Persistence & Visibility Stores

  • Define SQL schemas for history shards, workflow execution state, task queues, and visibility records; include shard and task queue partitions sized to match anticipated load (start with 512 history shards per Temporal guidance).
  • Enable advanced visibility either through SQL (PostgreSQL 12+/MySQL 8.0.17+) or Elasticsearch; implement dual-write strategy to support migrations per Temporal v1.21 dual visibility guidance.
  • Configure retention policies so namespaces set retention days on registration; schedule cleanup workers to delete histories and visibility rows when timers fire.

Incremental Delivery Plan

  • Phase 0 (4 weeks): Finalize requirements, ERDs, and persistence schemas; prototype SQL history shards, task queue tables, and namespace admin flows; validate Hugo integration needs (TaskQueueChannelAdapter usage, deterministic state store persistence) and capture any required library extensions.
  • Phase 1 (8–10 weeks, in progress): Finish PostgreSQL-backed persistence (complete Dapper repositories + integration coverage), stand up the Result-oriented worker SDK core (leveraging Hugo Functional pipelines and adding Odin-specific helpers only if gaps emerge), scaffold history/matching services with Hugo TaskQueue plumbing, expose an initial gRPC WorkflowService façade, and ship CLI-driven smoke tests across in-memory and PostgreSQL providers.
  • Phase 2 (6–8 weeks): Add visibility APIs, Elasticsearch/SQL advanced search, workflow archiving, retention management, and workflow versioning; publish dashboards using Aspire/OpenTelemetry exporters and document troubleshooting playbooks.
  • Phase 3 (8–10 weeks): Introduce namespace auth/multitenancy, worker identity policies, cross-region replication design spike, blue/green deployment tooling, production hardening (observability SLOs, load tests, upgrade playbooks), and compliance reporting.

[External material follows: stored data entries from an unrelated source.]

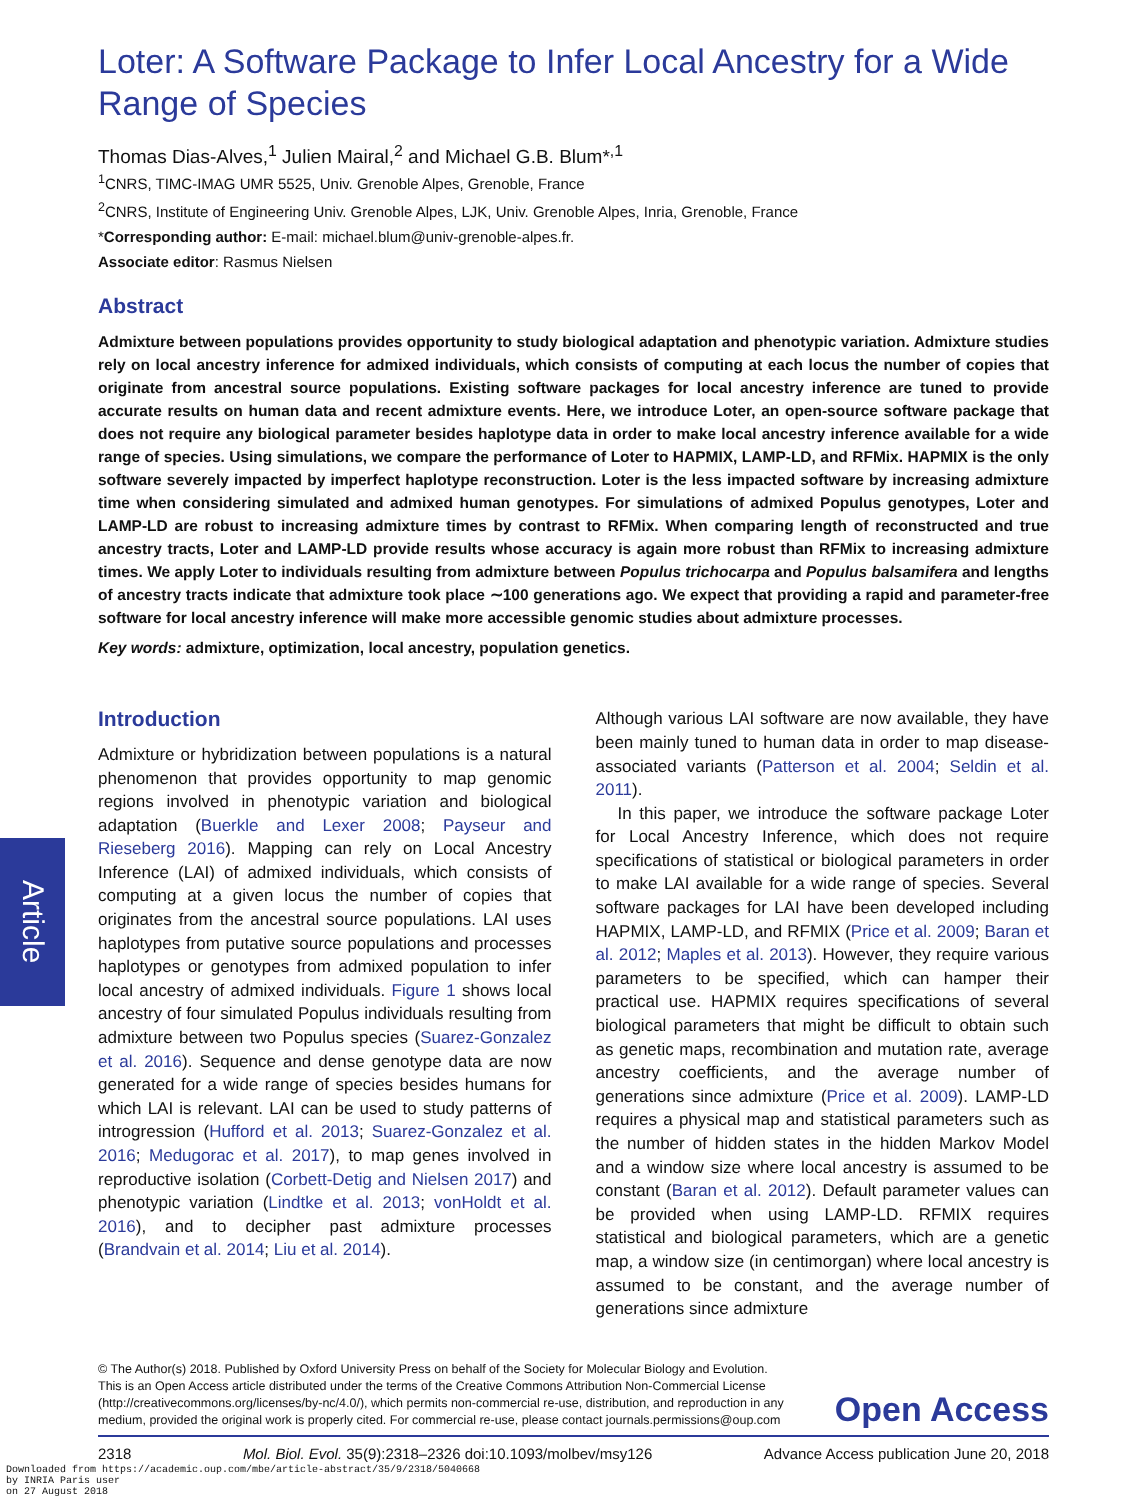Article
Loter: A Software Package to Infer Local Ancestry for a Wide Range of Species
Thomas Dias-Alves,<sup>1</sup> Julien Mairal,<sup>2</sup> and Michael G.B. Blum*<sup>,1</sup>
<sup>1</sup> CNRS, TIMC-IMAG UMR 5525, Univ. Grenoble Alpes, Grenoble, France
<sup>2</sup> CNRS, Institute of Engineering Univ. Grenoble Alpes, LJK, Univ. Grenoble Alpes, Inria, Grenoble, France
*Corresponding author: E-mail: michael.blum@univ-grenoble-alpes.fr.
Associate editor: Rasmus Nielsen
Abstract
Admixture between populations provides opportunity to study biological adaptation and phenotypic variation. Admixture studies rely on local ancestry inference for admixed individuals, which consists of computing at each locus the number of copies that originate from ancestral source populations. Existing software packages for local ancestry inference are tuned to provide accurate results on human data and recent admixture events. Here, we introduce Loter, an open-source software package that does not require any biological parameter besides haplotype data in order to make local ancestry inference available for a wide range of species. Using simulations, we compare the performance of Loter to HAPMIX, LAMP-LD, and RFMix. HAPMIX is the only software severely impacted by imperfect haplotype reconstruction. Loter is the less impacted software by increasing admixture time when considering simulated and admixed human genotypes. For simulations of admixed Populus genotypes, Loter and LAMP-LD are robust to increasing admixture times by contrast to RFMix. When comparing length of reconstructed and true ancestry tracts, Loter and LAMP-LD provide results whose accuracy is again more robust than RFMix to increasing admixture times. We apply Loter to individuals resulting from admixture between Populus trichocarpa and Populus balsamifera and lengths of ancestry tracts indicate that admixture took place ∼100 generations ago. We expect that providing a rapid and parameter-free software for local ancestry inference will make more accessible genomic studies about admixture processes.
Key words: admixture, optimization, local ancestry, population genetics.
Introduction
Admixture or hybridization between populations is a natural phenomenon that provides opportunity to map genomic regions involved in phenotypic variation and biological adaptation (Buerkle and Lexer 2008; Payseur and Rieseberg 2016). Mapping can rely on Local Ancestry Inference (LAI) of admixed individuals, which consists of computing at a given locus the number of copies that originates from the ancestral source populations. LAI uses haplotypes from putative source populations and processes haplotypes or genotypes from admixed population to infer local ancestry of admixed individuals. Figure 1 shows local ancestry of four simulated Populus individuals resulting from admixture between two Populus species (Suarez-Gonzalez et al. 2016). Sequence and dense genotype data are now generated for a wide range of species besides humans for which LAI is relevant. LAI can be used to study patterns of introgression (Hufford et al. 2013; Suarez-Gonzalez et al. 2016; Medugorac et al. 2017), to map genes involved in reproductive isolation (Corbett-Detig and Nielsen 2017) and phenotypic variation (Lindtke et al. 2013; vonHoldt et al. 2016), and to decipher past admixture processes (Brandvain et al. 2014; Liu et al. 2014).
Although various LAI software are now available, they have been mainly tuned to human data in order to map disease-associated variants (Patterson et al. 2004; Seldin et al. 2011).
In this paper, we introduce the software package Loter for Local Ancestry Inference, which does not require specifications of statistical or biological parameters in order to make LAI available for a wide range of species. Several software packages for LAI have been developed including HAPMIX, LAMP-LD, and RFMIX (Price et al. 2009; Baran et al. 2012; Maples et al. 2013). However, they require various parameters to be specified, which can hamper their practical use. HAPMIX requires specifications of several biological parameters that might be difficult to obtain such as genetic maps, recombination and mutation rate, average ancestry coefficients, and the average number of generations since admixture (Price et al. 2009). LAMP-LD requires a physical map and statistical parameters such as the number of hidden states in the hidden Markov Model and a window size where local ancestry is assumed to be constant (Baran et al. 2012). Default parameter values can be provided when using LAMP-LD. RFMIX requires statistical and biological parameters, which are a genetic map, a window size (in centimorgan) where local ancestry is assumed to be constant, and the average number of generations since admixture
© The Author(s) 2018. Published by Oxford University Press on behalf of the Society for Molecular Biology and Evolution.
This is an Open Access article distributed under the terms of the Creative Commons Attribution Non-Commercial License (http://creativecommons.org/licenses/by-nc/4.0/), which permits non-commercial re-use, distribution, and reproduction in any medium, provided the original work is properly cited. For commercial re-use, please contact journals.permissions@oup.com
Open Access
2318 Mol. Biol. Evol. 35(9):2318–2326 doi:10.1093/molbev/msy126 Advance Access publication June 20, 2018
Downloaded from https://academic.oup.com/mbe/article-abstract/35/9/2318/5040668
by INRIA Paris user
on 27 August 2018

Operational Considerations

  • Create deterministic integration tests that replay event histories against new worker builds using WorkflowExecutionContext utilities before deployment.
  • Provide Helm charts and Terraform modules for orchestrator deployment, including persistence, optional visibility store, certificate automation, and telemetry plumbing.
  • Document migration paths and developer UX: when to consume Hugo standalone versus the orchestrator SDK, including upgrade checklists for workflow determinism.
  • Maintain playbooks for timeouts, retries, compensation, and cross-runtime samples; keep docs synchronized with shipped APIs and diagnostics defaults.